(Saved entries)
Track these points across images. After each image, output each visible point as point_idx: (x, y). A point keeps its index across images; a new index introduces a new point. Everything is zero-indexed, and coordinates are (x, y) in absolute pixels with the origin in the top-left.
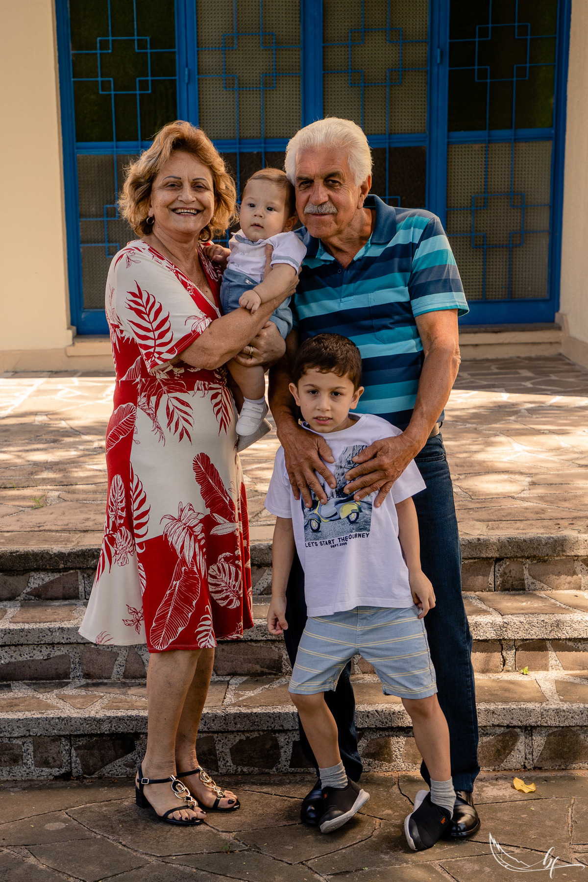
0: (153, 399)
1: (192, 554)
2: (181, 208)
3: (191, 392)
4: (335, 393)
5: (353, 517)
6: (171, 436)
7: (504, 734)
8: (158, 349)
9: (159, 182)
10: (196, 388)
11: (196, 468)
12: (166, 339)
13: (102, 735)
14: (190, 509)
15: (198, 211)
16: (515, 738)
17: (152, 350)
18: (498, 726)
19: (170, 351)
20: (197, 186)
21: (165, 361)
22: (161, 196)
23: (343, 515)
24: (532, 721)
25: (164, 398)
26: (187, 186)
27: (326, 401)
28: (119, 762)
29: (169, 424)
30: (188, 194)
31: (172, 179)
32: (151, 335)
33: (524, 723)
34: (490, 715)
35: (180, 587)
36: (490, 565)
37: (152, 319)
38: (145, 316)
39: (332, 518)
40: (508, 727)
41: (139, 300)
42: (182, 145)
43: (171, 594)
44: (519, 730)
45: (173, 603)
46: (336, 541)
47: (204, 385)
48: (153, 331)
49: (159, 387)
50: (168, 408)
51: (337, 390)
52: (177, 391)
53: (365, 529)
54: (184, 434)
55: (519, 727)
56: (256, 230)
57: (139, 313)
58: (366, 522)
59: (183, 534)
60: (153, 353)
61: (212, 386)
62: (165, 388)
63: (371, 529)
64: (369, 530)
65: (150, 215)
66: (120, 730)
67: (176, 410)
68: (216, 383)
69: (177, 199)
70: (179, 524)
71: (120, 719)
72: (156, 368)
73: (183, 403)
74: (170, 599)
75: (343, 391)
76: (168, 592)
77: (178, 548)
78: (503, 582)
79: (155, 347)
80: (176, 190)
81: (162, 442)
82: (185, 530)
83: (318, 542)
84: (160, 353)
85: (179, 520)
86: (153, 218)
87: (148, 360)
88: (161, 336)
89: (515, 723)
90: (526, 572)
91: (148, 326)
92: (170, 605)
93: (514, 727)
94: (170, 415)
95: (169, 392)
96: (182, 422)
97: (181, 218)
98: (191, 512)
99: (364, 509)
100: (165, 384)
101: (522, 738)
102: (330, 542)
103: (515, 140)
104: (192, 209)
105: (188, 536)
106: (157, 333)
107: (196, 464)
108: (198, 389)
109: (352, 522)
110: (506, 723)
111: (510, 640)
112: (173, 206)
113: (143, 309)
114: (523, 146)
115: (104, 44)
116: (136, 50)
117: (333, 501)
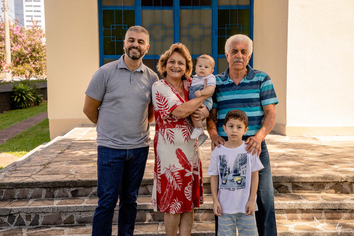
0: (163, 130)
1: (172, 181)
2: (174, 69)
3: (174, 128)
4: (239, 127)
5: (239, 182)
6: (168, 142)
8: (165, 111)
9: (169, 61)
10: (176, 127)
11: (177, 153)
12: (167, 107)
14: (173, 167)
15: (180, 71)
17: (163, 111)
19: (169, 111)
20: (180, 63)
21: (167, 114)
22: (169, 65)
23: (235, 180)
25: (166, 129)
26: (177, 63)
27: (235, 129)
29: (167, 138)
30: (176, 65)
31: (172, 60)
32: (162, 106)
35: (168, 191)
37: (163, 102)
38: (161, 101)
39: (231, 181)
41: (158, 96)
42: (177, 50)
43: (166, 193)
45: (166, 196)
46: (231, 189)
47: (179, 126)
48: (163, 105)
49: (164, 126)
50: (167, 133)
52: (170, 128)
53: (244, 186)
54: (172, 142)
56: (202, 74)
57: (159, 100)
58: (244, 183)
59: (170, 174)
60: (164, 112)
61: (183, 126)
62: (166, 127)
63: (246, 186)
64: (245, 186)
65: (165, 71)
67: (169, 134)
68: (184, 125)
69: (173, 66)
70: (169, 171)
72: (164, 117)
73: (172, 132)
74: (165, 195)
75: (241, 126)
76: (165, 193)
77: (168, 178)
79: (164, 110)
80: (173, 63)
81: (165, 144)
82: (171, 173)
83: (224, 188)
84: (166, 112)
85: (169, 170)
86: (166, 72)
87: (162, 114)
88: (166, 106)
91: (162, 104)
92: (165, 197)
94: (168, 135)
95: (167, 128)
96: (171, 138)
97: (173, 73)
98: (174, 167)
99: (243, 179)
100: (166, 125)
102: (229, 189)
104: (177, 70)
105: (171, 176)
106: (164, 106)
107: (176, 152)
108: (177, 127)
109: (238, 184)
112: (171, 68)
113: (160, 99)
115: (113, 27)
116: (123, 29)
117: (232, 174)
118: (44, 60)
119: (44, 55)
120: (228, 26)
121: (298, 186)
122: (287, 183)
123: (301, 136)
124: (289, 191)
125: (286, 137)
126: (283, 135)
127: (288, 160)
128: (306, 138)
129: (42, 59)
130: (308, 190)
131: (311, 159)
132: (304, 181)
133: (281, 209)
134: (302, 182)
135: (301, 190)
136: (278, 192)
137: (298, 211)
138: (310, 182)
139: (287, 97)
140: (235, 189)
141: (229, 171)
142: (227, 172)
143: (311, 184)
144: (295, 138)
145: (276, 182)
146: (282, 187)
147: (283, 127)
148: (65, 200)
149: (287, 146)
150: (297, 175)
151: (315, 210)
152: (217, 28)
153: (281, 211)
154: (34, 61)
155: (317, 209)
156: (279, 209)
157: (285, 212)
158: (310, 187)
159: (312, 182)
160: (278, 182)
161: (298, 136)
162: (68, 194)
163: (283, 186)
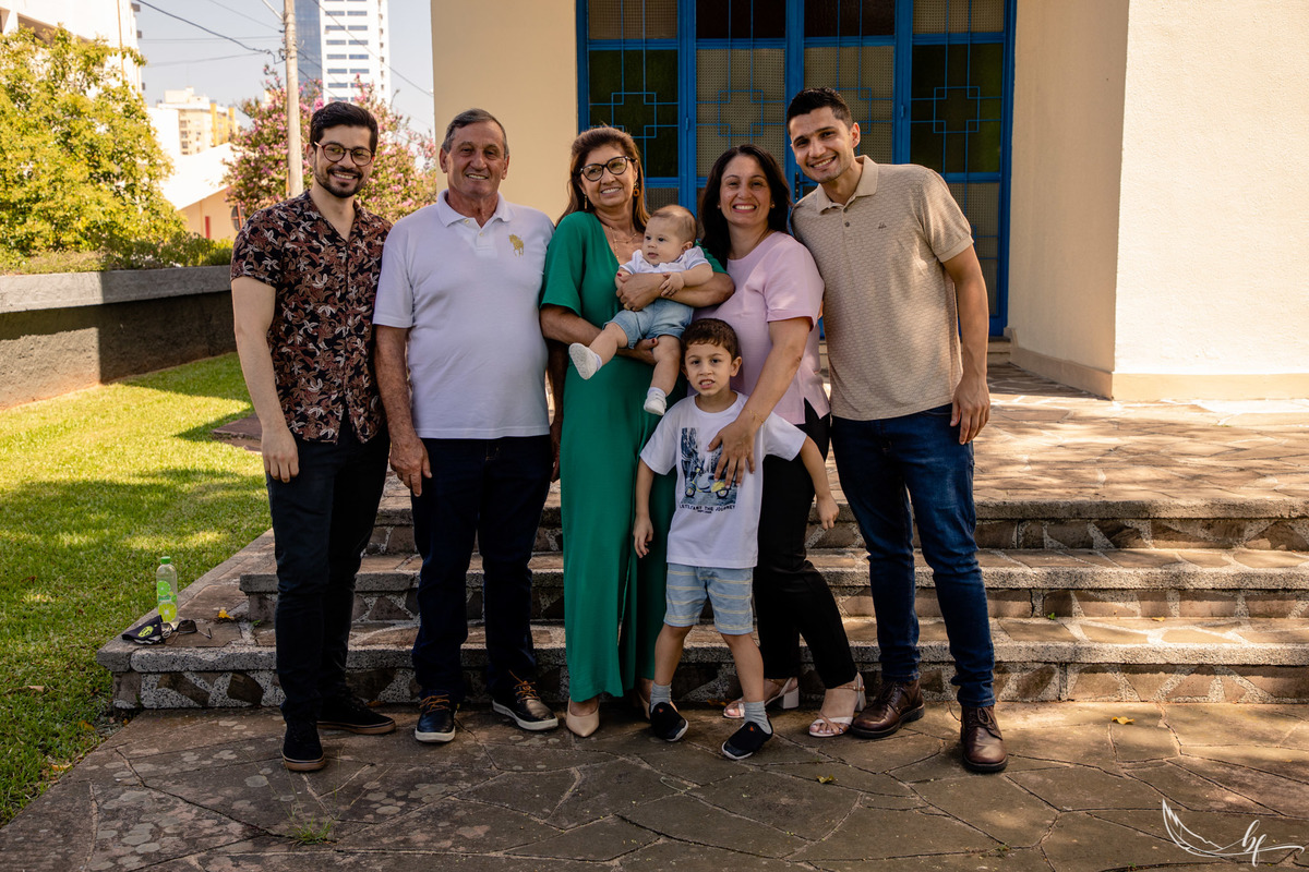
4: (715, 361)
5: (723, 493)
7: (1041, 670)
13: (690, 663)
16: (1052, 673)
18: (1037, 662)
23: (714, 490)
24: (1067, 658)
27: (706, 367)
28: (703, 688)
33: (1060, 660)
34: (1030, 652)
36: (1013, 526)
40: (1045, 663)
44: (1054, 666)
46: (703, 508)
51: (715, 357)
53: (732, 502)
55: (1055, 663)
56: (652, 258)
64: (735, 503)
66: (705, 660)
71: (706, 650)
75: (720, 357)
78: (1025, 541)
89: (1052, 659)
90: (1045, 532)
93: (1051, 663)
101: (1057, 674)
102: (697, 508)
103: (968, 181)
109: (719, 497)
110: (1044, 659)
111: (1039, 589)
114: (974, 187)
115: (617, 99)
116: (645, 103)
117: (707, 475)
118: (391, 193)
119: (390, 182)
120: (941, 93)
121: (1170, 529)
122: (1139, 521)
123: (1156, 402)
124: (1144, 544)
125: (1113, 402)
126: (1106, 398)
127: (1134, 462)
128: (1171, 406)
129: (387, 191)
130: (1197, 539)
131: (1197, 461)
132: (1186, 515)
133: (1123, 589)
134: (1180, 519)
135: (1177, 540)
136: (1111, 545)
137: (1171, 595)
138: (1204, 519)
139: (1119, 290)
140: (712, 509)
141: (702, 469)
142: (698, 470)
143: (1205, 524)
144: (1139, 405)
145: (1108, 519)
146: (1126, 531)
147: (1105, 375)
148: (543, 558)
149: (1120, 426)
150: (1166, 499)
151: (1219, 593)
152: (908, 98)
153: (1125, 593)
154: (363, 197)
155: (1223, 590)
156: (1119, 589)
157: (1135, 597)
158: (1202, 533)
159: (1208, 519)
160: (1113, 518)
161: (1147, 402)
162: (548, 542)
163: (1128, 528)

==

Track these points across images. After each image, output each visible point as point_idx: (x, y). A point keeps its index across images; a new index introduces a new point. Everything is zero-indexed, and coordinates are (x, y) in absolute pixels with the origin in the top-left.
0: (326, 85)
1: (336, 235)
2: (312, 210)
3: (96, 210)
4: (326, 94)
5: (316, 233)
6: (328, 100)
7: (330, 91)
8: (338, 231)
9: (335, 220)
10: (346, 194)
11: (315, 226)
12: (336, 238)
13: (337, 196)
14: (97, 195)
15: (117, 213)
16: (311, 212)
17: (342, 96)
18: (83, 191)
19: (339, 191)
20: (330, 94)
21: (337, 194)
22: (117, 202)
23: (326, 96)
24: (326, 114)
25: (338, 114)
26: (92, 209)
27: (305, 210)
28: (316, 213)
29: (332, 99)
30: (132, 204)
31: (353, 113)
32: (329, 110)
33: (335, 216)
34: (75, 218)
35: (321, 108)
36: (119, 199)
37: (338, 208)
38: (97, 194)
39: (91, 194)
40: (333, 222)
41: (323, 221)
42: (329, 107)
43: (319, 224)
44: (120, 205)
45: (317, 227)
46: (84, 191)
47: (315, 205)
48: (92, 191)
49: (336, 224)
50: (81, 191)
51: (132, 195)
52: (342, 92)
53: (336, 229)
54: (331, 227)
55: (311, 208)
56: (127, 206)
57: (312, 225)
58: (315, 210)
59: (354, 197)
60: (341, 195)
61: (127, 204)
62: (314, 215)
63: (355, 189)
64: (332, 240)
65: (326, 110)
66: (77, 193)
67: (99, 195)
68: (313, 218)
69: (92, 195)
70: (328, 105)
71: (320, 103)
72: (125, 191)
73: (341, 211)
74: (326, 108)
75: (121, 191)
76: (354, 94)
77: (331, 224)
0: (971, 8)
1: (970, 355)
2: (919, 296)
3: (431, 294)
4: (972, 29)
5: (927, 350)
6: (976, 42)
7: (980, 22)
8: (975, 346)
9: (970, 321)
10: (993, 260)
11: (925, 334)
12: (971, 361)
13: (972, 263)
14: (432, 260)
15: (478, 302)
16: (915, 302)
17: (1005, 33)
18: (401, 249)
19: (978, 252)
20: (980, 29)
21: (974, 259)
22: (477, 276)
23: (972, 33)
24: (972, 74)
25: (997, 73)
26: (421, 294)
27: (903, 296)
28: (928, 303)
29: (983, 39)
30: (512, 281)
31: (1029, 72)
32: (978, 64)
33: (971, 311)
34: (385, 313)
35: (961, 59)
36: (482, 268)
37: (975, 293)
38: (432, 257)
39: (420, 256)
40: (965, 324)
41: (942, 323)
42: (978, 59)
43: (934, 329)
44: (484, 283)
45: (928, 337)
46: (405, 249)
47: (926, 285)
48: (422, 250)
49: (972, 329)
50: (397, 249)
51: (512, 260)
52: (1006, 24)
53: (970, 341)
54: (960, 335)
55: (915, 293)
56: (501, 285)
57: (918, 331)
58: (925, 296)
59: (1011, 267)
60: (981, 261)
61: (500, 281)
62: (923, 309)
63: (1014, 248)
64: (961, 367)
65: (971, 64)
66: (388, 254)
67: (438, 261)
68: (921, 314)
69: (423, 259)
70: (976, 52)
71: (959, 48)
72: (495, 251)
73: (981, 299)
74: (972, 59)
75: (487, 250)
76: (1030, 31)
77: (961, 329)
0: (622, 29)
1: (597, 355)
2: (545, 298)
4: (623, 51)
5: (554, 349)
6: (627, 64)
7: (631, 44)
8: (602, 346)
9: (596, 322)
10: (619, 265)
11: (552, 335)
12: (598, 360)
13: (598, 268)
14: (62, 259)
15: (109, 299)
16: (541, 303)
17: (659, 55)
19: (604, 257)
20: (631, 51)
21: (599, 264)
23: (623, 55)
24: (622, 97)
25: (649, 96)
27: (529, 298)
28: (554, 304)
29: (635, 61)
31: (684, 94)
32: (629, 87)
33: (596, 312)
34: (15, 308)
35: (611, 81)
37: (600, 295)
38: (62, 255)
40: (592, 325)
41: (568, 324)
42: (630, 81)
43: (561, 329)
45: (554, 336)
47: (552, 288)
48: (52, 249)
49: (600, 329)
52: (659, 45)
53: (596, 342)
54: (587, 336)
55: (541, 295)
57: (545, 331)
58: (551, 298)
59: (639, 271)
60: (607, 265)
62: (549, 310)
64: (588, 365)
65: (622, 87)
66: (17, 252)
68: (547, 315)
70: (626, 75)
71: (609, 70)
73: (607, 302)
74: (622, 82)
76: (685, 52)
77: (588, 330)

▸ **Task instructions**: Copy out the lines again without changes, from the line with "118: (44, 60)" to the line with "161: (298, 136)", both of those included.

▸ **Result**:
118: (44, 60)
119: (44, 55)
120: (228, 26)
121: (298, 186)
122: (287, 183)
123: (301, 136)
124: (289, 191)
125: (286, 137)
126: (283, 135)
127: (288, 160)
128: (306, 138)
129: (42, 59)
130: (308, 190)
131: (311, 159)
132: (304, 181)
133: (281, 209)
134: (302, 182)
135: (301, 190)
136: (278, 192)
137: (298, 211)
138: (310, 182)
139: (287, 97)
140: (235, 189)
141: (229, 171)
142: (227, 172)
143: (311, 184)
144: (295, 138)
145: (276, 182)
146: (282, 187)
147: (283, 127)
148: (65, 200)
149: (287, 146)
150: (297, 175)
151: (315, 210)
152: (217, 28)
153: (281, 211)
154: (34, 61)
155: (317, 209)
156: (279, 209)
157: (285, 212)
158: (310, 187)
159: (312, 182)
160: (278, 182)
161: (298, 136)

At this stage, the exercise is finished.